More and more general models are developed. GATO can do multiple different tasks with exactly the same weights. When CICERO was released and it was revealed that it consists of a language model working in conjunction with a strategy engine, it was casually mentioned that we should expect a unified model in the future. GPT-4 can take images as an input. I hope OpenAI is using a separate model to parse them, so it's a two black boxes scenario instead of one, but I wouldn't be surprised if it's not the case. Why are we accepting this for granted? Why are we not opposing these tendencies?

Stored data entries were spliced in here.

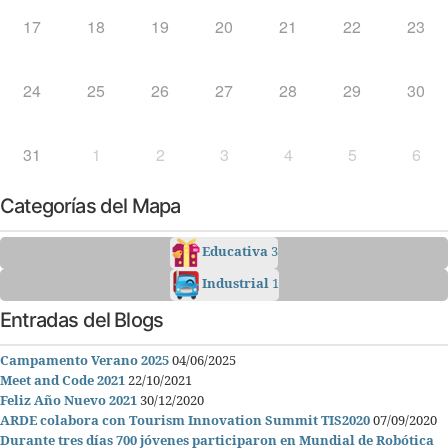
17
18
19
20
21
22
23
24
25
26
27
28
29
30
31
1
2
3
4
5
6
Categorías del Mapa
Educativa
3
Industrial
1
Entradas del Blogs
Campamento Verano 2025
04/06/2025
Meet and Code 2021
22/10/2021
Feliz Año Nuevo 2021
30/12/2020
ARDE colabora con Tourism Innovation Summit TIS2020
07/09/2020
Durante tres días 700 jóvenes participaron en Mundial de Robótica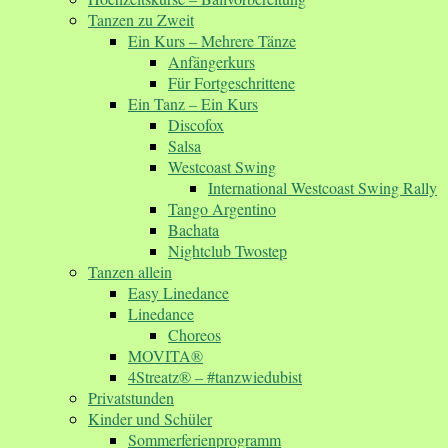
Tanzen zu Zweit
Ein Kurs – Mehrere Tänze
Anfängerkurs
Für Fortgeschrittene
Ein Tanz – Ein Kurs
Discofox
Salsa
Westcoast Swing
International Westcoast Swing Rally
Tango Argentino
Bachata
Nightclub Twostep
Tanzen allein
Easy Linedance
Linedance
Choreos
MOVITA®
4Streatz® – #tanzwiedubist
Privatstunden
Kinder und Schüler
Sommerferienprogramm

I expect that if humanity in our folly creates a true AGI via blind search by gradient decent it will more likely happen with a deliberate attempt to increase the generality of some model from just its capabilities in one single domain.
Recently, LessWrong adjacent circles started more vocally fighting against capability gains in AI. This is a hard fight that is going to cost us quite some social capital, and yet it's necessary if we want to increase the chances of our survival or at least dying with more dignity. But I do not notice any similar opposition to generality gains specifically, which, moreover, cost us whatever AI transparency we have.

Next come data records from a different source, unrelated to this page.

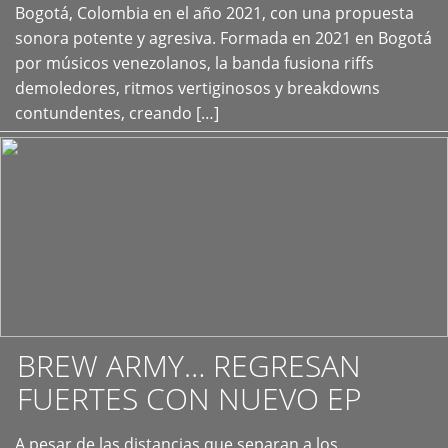
+
Bogotá, Colombia en el año 2021, con una propuesta
sonora potente y agresiva. Formada en 2021 en Bogotá
por músicos venezolanos, la banda fusiona riffs
demoledores, ritmos vertiginosos y breakdowns
contundentes, creando […]
BREW ARMY… REGRESAN
FUERTES CON NUEVO EP
A pesar de las distancias que separan a los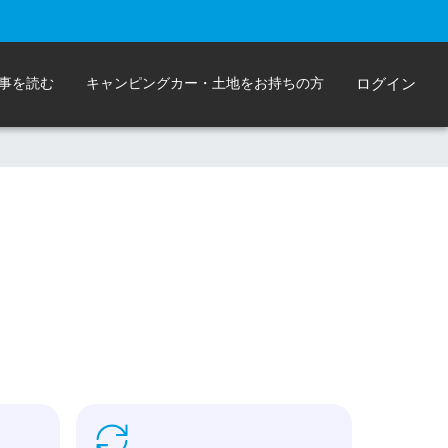
事を読む
キャンピングカー・土地をお持ちの方
ログイン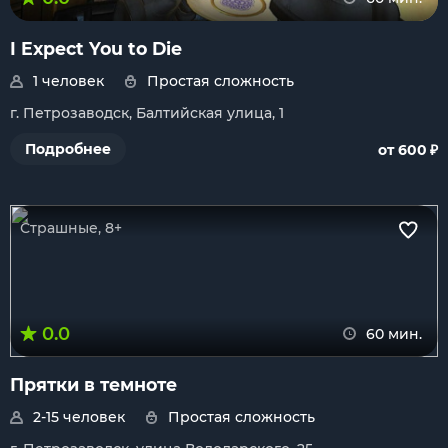
I Expect You to Die
1 человек
Простая сложность
г. Петрозаводск, Балтийская улица, 1
₽
Подробнее
от 600
Страшные, 8+
0.0
60 мин.
Прятки в темноте
2-15 человек
Простая сложность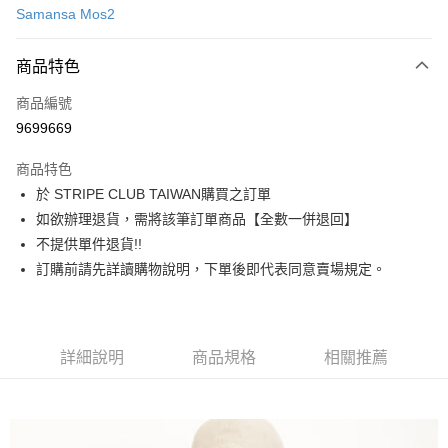
Samansa Mos2
信用卡分期付款
3 期 0 利率 每期
NT$553
21家銀行
商品特色
合作金庫商業銀行
第一商業銀行
超商取貨付款
商品編號
華南商業銀行
彰化商業銀行
9699669
LINE Pay
上海商業儲蓄銀行
台北富邦商業銀行
國泰世華商業銀行
兆豐國際商業銀行
商品特色
Apple Pay
臺灣中小企業銀行
台中商業銀行
於 STRIPE CLUB TAIWAN購買之訂單
匯豐（台灣）商業銀行
華泰商業銀行
街口支付
如欲辦理退貨，需將該筆訂單商品【全數一併退回】
聯邦商業銀行
遠東國際商業銀行
元大商業銀行
永豐商業銀行
不提供單件退貨!!
悠遊付
玉山商業銀行
星展（台灣）商業銀行
訂購前請先詳讀購物說明，下單後即代表同意賣場規定。
台新國際商業銀行
中國信託商業銀行
Google Pay
台灣樂天信用卡公司
大哥付你分期
相關說明
詳細說明
商品規格
相關推薦
【大哥付你分期使用說明】
AFTEE先享後付
1.本服務由台灣大哥大提供，台灣大哥大用戶可立即使用無須另外申請。
2.付款方式選擇「大哥付你分期」，訂單成立後會自動跳轉到大哥付的交易
相關說明
流程，驗證手機門號後，選擇欲分期的期數、繳款截止日，確認付款後即完
【關於「AFTEE先享後付」】
成交易。
ATM付款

This fight seems to me similarly important. But also cheaper. The end user may not even notice, whether it's multiple black boxes interacting with each other or just one. Capability of resulting AI product may even be the same. The amount of and variety of inputs a system of multiple smaller black boxes can have can be equal to the one huge black box. But at least we will know what is going on inside the system to some degree and evade the class of risks that can happen specifically when the model generalise between multiple domains. And maybe, if we stop sacrificing transparency, whatever efforts to get more of it we are currently doing, will eventually catch up and bear fruits for AI alignment.